::: Working data :::
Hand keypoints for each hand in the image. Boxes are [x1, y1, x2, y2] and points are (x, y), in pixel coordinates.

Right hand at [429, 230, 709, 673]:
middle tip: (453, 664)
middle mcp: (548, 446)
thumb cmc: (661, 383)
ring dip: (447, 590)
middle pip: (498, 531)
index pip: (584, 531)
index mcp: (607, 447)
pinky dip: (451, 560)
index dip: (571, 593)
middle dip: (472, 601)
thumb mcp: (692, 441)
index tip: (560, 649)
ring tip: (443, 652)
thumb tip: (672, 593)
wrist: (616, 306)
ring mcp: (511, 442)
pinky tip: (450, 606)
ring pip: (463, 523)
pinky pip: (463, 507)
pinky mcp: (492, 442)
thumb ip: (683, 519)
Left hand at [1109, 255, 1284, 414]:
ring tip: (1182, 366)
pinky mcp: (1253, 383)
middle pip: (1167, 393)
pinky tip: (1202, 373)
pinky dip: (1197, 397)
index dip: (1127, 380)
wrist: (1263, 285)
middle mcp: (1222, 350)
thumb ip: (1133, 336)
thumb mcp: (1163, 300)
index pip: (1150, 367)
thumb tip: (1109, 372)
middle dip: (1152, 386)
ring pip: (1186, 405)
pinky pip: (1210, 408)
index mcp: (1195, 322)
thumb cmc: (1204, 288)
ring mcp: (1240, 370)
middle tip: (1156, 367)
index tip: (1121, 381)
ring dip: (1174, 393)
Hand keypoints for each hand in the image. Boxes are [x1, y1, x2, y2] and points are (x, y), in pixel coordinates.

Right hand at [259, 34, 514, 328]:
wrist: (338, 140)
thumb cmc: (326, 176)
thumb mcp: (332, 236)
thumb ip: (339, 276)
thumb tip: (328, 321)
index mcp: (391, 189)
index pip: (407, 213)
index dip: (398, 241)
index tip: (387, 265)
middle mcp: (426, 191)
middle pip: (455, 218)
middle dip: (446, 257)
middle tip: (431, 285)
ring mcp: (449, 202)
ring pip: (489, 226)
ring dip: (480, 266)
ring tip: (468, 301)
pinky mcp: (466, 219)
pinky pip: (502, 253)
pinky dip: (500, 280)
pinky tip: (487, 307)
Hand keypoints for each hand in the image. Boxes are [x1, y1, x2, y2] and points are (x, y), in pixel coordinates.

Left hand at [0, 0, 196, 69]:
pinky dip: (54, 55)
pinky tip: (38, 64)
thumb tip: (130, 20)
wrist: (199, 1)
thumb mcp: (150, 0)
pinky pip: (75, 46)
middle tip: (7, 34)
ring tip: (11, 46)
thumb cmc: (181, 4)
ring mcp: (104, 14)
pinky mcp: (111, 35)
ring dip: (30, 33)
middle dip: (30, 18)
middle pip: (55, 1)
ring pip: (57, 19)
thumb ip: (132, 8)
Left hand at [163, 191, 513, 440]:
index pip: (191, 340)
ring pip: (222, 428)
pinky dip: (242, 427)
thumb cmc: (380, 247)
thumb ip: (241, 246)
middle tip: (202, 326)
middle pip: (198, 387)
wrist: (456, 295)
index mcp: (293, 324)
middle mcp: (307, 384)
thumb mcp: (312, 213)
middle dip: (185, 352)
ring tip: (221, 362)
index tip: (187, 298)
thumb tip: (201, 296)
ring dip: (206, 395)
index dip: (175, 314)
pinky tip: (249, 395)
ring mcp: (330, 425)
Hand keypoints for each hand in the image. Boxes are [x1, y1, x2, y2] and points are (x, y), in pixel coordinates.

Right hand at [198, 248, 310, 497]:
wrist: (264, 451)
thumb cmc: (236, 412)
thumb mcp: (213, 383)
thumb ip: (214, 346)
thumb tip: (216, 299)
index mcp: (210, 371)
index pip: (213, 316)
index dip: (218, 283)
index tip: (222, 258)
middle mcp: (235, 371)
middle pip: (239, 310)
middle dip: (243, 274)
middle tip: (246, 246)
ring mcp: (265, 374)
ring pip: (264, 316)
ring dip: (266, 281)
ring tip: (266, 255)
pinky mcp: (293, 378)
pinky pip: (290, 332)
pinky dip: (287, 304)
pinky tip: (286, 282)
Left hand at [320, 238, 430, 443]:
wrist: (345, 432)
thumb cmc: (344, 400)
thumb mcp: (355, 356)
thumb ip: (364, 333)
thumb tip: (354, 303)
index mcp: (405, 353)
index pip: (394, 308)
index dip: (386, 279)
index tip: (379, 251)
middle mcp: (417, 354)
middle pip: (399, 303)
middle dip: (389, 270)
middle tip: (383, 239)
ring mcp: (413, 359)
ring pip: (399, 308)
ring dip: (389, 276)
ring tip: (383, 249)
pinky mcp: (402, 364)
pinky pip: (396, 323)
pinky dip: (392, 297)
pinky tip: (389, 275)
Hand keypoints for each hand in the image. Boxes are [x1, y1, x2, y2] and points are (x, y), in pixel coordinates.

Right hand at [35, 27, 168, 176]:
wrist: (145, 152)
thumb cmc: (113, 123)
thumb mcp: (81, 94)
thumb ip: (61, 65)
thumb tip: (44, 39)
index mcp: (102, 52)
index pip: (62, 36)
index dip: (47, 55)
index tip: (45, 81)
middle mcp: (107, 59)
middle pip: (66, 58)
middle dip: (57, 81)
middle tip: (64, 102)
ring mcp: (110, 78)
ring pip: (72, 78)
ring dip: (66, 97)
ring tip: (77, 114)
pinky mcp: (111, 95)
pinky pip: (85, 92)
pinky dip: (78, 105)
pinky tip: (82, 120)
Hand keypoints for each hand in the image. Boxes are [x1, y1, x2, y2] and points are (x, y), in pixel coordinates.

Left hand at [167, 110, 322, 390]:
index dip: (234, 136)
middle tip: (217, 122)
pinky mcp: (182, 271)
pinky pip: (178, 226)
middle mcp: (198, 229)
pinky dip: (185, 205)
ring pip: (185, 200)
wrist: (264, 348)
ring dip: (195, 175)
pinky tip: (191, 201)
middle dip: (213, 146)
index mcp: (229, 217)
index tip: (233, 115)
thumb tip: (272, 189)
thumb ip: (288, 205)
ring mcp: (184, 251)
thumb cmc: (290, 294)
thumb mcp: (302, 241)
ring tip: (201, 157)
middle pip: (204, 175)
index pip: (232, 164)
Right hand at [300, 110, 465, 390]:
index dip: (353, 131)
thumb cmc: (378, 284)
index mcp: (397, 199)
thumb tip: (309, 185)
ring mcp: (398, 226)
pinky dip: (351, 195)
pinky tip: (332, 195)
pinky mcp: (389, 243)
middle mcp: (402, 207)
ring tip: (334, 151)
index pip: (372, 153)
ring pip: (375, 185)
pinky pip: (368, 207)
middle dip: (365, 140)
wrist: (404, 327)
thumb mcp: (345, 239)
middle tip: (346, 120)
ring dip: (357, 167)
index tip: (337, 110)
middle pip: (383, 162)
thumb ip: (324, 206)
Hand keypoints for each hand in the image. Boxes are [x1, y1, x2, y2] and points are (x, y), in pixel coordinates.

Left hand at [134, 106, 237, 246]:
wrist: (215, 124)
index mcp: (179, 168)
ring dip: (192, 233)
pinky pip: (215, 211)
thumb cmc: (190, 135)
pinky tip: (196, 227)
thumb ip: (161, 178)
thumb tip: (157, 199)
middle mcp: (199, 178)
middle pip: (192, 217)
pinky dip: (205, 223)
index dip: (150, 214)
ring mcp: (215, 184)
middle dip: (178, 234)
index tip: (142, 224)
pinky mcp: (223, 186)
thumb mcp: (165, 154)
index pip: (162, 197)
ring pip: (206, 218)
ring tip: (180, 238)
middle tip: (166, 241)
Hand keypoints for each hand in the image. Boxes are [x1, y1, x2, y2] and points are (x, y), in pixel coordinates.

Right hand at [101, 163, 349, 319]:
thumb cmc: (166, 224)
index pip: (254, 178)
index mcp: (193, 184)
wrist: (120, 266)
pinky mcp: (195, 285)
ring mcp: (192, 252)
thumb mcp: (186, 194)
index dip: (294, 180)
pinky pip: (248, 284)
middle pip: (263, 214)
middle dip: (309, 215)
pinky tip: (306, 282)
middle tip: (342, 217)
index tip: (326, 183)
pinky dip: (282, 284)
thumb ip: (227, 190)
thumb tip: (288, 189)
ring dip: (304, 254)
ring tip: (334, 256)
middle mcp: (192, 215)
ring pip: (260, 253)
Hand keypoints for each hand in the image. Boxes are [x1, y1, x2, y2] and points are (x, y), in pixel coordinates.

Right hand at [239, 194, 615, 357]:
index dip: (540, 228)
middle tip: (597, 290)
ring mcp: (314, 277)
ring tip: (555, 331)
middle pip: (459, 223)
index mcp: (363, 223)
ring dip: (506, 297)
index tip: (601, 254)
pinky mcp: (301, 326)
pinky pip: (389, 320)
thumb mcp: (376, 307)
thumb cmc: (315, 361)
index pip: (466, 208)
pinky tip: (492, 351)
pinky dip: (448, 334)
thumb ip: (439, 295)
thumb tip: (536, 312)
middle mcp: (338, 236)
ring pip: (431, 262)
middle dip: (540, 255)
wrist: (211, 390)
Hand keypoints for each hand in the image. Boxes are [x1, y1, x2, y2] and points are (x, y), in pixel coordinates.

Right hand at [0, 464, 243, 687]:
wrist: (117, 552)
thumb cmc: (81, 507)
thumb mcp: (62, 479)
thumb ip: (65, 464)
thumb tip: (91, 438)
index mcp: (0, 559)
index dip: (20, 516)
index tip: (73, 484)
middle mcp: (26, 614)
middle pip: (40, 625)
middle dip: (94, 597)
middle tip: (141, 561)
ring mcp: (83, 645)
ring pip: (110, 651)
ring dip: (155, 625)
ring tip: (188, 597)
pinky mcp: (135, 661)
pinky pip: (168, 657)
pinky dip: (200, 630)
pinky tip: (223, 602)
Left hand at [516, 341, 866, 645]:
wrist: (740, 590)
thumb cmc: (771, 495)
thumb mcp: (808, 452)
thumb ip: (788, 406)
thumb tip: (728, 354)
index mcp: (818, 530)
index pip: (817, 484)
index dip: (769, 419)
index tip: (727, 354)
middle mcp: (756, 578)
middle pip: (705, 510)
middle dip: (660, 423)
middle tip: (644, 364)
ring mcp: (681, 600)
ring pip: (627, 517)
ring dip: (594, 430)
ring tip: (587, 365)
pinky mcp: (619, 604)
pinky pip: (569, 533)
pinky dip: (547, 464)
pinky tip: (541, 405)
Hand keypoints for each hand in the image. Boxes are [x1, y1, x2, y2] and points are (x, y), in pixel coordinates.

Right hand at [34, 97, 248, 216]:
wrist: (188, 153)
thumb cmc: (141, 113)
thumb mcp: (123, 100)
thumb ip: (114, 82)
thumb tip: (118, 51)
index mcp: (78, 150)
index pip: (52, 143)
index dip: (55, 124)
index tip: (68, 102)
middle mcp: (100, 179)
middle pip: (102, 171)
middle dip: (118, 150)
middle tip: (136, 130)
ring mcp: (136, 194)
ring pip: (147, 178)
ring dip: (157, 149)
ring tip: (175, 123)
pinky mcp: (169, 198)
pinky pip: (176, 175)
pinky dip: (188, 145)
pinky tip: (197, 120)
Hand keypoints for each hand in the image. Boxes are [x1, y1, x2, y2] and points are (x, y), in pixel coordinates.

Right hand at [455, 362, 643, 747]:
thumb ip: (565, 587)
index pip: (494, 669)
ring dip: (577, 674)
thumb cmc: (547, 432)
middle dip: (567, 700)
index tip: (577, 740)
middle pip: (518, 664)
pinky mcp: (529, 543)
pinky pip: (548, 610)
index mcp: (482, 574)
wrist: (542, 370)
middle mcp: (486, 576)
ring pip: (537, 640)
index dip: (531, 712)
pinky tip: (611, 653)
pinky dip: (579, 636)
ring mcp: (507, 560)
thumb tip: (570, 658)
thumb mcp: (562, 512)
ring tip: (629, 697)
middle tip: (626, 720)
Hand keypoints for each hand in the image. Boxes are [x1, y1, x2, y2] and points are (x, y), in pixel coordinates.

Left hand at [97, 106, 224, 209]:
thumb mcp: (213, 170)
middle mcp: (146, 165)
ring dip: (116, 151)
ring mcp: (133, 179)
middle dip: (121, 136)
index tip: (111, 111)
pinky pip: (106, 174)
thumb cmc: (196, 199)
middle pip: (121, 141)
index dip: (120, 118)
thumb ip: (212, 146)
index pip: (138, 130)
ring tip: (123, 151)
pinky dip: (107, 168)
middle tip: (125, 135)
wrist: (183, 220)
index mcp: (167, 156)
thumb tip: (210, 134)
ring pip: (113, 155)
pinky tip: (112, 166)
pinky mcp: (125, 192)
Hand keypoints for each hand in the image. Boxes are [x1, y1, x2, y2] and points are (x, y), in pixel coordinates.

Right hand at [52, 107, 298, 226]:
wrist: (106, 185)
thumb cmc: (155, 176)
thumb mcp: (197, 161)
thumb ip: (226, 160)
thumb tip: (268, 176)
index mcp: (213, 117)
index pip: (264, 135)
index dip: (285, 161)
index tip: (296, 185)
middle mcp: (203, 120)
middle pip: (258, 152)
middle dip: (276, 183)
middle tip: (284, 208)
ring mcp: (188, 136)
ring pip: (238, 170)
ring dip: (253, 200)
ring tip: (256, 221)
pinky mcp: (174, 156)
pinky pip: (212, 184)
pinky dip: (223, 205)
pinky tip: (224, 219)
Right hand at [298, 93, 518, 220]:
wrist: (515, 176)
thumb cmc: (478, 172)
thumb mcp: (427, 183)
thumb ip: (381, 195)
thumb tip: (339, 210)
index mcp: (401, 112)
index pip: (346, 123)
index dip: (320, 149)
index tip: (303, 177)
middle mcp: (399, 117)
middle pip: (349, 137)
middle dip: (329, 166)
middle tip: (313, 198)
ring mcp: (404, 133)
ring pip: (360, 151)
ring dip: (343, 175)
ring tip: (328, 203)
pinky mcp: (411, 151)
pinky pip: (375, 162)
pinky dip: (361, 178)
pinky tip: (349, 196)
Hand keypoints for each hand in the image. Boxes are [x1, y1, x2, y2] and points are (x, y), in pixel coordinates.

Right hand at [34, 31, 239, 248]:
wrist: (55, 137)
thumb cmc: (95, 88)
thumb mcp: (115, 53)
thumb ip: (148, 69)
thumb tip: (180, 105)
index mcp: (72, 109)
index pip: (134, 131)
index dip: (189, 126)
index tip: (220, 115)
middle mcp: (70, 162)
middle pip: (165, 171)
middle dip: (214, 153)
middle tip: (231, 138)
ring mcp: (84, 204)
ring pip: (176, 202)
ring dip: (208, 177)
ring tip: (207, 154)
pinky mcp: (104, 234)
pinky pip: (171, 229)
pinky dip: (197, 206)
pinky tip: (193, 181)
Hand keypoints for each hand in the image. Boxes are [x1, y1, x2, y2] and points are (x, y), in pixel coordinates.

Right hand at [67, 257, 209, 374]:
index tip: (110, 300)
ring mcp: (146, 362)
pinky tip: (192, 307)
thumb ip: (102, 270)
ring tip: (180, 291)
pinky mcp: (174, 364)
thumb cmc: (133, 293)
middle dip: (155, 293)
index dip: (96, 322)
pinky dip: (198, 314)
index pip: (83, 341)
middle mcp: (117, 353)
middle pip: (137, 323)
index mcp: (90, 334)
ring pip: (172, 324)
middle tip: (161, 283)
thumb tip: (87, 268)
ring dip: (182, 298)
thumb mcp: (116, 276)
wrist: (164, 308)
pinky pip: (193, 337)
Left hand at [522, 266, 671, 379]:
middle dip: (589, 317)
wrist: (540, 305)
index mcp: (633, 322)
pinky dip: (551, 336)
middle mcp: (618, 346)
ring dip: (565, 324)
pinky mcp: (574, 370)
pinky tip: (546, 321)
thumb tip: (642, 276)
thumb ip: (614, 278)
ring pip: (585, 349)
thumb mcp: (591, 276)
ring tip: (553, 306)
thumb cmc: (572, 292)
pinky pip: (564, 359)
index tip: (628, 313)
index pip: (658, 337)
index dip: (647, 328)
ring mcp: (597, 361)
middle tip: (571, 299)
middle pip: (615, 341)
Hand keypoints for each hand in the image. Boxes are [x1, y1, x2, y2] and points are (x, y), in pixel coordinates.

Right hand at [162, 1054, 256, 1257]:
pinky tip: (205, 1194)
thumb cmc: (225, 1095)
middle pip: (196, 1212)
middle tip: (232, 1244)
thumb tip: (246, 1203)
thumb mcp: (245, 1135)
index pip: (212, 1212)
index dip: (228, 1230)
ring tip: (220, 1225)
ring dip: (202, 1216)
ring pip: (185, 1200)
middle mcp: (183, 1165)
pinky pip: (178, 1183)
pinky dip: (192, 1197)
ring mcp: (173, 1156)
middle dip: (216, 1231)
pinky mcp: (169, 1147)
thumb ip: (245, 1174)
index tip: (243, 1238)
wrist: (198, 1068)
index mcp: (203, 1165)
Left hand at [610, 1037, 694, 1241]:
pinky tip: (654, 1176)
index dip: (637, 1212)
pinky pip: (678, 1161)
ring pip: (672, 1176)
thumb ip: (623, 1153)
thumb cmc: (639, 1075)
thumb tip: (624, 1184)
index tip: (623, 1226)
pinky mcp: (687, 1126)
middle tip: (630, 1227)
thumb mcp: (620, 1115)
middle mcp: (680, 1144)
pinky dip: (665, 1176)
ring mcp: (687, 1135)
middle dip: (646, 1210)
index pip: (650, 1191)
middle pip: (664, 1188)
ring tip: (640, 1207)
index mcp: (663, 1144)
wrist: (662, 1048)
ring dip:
:::
** Work instructions **
From the material above, set down exactly the lines between the line holding "thumb ip: (102, 270)" and the line holding "middle pip: (615, 341)", inclusive. Include nothing else.

** Response area **
thumb ip: (102, 270)
ring tip: (180, 291)
pinky mcp: (174, 364)
thumb cmc: (133, 293)
middle dip: (155, 293)
index dip: (96, 322)
pinky dip: (198, 314)
index pip: (83, 341)
middle mcp: (117, 353)
middle pip: (137, 323)
index mcp: (90, 334)
ring pip: (172, 324)
middle tip: (161, 283)
thumb tip: (87, 268)
ring dip: (182, 298)
thumb mcp: (116, 276)
wrist: (164, 308)
pinky pip: (193, 337)
Left hand at [522, 266, 671, 379]:
middle dip: (589, 317)
wrist: (540, 305)
index mcp: (633, 322)
pinky dip: (551, 336)
middle mcp: (618, 346)
ring dip: (565, 324)
pinky mcp: (574, 370)
pinky tip: (546, 321)
thumb tip: (642, 276)
thumb ip: (614, 278)
ring pip: (585, 349)
thumb mcp: (591, 276)
ring tip: (553, 306)
thumb cmc: (572, 292)
pinky pip: (564, 359)
index tip: (628, 313)
index pip: (658, 337)
index dip: (647, 328)
ring mcp: (597, 361)
middle tip: (571, 299)
middle pip: (615, 341)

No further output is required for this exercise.